The treatment “of those responsible for the tragic events of last night can and should only be handled according to the rule of law,” she said after the coup bid, which left more than 250 people dead.
Erdogan, who flew back from the holiday resort of Marmaris to a triumphant welcome from supporters at Istanbul’s Ataturk Airport, denounced the coup attempt as “treachery.”
“They will pay a heavy price for this act of treason,” Erdogan said of the putschists. “We will not leave our country to occupiers.”
The government said that almost 3,000 soldiers had been arrested in a major purge of the armed forces.
Prime Minister Binali Yildirim said the plotters were “cowards” who “would get what they deserve.”
Senior European figures echoed Merkel’s message, with EU parliament president Martin Schulz stressing that the Turkish government “must not use this occasion to breach democratic rule, restrict freedom of speech and fundamental rights.”
“One-man rule and arbitrary decisions are not acceptable in a country which is not only a strategic ally but also an accession candidate to the European Union,” he said.

Entries drawn from a collection
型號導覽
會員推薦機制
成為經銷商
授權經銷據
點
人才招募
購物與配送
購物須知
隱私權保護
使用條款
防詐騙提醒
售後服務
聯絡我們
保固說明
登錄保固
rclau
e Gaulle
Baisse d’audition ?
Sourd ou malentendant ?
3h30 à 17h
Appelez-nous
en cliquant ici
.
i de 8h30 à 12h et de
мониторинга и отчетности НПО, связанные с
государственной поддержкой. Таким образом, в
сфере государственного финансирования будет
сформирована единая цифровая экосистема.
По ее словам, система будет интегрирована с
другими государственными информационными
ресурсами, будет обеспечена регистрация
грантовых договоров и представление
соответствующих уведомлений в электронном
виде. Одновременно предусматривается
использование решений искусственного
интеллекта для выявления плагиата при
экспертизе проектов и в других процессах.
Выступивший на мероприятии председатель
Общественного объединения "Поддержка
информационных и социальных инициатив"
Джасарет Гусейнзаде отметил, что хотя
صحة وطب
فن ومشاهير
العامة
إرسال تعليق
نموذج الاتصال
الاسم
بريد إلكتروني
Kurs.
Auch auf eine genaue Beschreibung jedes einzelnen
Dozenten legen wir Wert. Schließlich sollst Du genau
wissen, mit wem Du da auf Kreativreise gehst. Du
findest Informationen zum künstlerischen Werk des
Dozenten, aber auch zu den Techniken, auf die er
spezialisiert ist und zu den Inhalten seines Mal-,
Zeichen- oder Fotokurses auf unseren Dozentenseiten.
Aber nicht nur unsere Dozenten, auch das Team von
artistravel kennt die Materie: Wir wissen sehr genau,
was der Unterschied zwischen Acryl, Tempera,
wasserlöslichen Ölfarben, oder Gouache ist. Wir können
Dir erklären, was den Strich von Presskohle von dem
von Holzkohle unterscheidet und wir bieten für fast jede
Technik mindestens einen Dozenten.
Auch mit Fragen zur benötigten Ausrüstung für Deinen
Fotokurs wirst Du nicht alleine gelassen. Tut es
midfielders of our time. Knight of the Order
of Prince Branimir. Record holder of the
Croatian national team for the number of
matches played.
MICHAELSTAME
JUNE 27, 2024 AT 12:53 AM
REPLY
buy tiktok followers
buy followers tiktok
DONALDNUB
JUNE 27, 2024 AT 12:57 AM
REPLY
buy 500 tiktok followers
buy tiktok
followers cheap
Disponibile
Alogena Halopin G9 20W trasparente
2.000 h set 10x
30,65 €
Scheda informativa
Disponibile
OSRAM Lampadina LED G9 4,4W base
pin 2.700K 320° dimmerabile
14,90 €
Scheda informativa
...
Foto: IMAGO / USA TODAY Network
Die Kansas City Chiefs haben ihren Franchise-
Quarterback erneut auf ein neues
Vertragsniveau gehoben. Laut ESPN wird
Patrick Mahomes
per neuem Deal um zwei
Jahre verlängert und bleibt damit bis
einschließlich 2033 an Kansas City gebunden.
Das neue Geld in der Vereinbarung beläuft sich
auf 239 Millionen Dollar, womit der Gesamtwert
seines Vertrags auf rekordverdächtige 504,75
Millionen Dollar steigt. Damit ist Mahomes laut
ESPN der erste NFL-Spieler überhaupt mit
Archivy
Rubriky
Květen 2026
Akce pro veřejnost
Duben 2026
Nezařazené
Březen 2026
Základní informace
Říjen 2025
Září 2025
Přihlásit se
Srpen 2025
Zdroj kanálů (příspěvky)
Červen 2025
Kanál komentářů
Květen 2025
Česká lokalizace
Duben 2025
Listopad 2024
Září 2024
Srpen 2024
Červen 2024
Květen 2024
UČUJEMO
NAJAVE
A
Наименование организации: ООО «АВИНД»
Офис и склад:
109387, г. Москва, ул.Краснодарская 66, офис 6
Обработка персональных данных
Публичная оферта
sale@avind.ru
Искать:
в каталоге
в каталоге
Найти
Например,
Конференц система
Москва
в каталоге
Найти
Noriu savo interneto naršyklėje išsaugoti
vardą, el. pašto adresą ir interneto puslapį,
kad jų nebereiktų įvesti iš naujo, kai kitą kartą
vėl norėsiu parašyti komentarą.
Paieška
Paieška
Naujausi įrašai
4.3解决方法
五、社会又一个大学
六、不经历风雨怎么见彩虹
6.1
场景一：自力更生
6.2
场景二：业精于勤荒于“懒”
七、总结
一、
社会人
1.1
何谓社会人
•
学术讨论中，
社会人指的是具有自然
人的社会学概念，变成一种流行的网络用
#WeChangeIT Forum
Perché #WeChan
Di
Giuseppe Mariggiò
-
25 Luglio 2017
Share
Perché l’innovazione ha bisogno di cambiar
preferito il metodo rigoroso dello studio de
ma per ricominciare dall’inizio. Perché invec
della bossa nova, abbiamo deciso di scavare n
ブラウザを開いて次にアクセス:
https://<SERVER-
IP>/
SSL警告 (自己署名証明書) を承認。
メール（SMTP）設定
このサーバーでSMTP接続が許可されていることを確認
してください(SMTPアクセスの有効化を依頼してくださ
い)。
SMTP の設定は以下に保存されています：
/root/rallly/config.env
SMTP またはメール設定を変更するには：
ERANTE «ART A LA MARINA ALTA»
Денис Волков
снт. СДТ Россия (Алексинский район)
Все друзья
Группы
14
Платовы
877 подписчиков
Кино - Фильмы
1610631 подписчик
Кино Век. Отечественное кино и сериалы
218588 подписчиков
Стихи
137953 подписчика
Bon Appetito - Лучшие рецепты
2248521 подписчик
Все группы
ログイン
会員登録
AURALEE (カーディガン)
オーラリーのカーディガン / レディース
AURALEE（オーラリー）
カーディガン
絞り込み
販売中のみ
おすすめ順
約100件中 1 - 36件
* * *
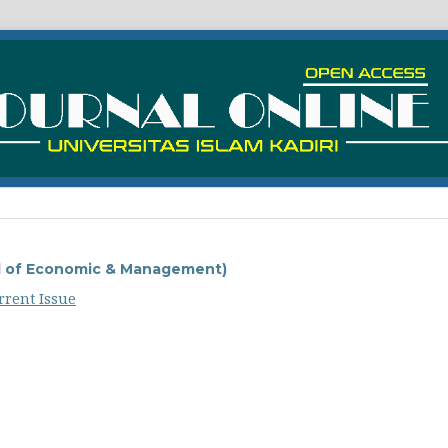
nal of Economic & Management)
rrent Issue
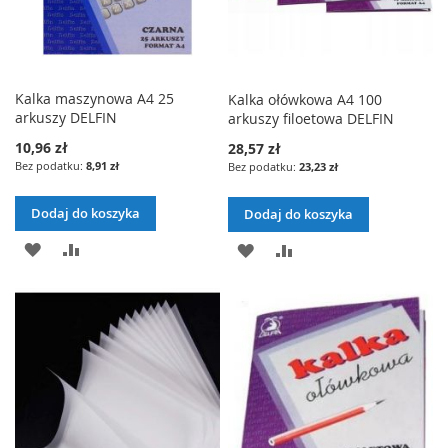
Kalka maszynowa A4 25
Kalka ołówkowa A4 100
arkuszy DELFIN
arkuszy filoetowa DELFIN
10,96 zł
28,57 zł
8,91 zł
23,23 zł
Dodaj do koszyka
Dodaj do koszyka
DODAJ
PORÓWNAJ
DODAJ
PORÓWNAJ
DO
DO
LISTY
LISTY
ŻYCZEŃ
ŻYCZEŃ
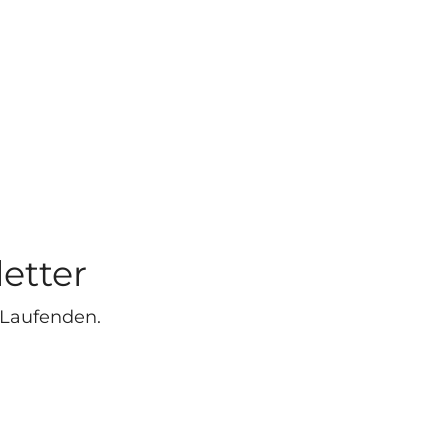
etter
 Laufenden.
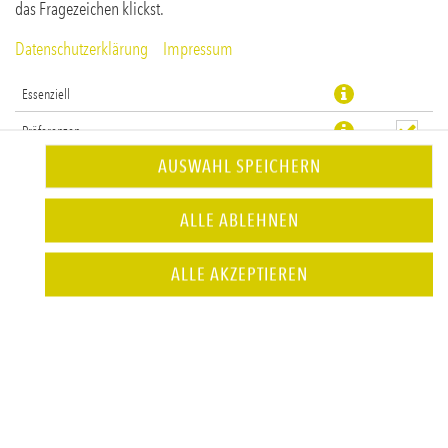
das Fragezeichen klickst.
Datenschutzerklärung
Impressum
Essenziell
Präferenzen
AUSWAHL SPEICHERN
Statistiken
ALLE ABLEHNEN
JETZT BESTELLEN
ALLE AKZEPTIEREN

Exercise tasks:
(a) According to the passage on the coup attempt in Turkey, how many soldiers did the government say had been arrested?
(b) Please repeat the passage on the coup attempt in Turkey word for word, from "Erdogan, who flew" to "the armed forces.".

Answers for this exercise:
(a) Almost 3,000 soldiers.

(b)
Erdogan, who flew back from the holiday resort of Marmaris to a triumphant welcome from supporters at Istanbul’s Ataturk Airport, denounced the coup attempt as “treachery.”
“They will pay a heavy price for this act of treason,” Erdogan said of the putschists. “We will not leave our country to occupiers.”
The government said that almost 3,000 soldiers had been arrested in a major purge of the armed forces.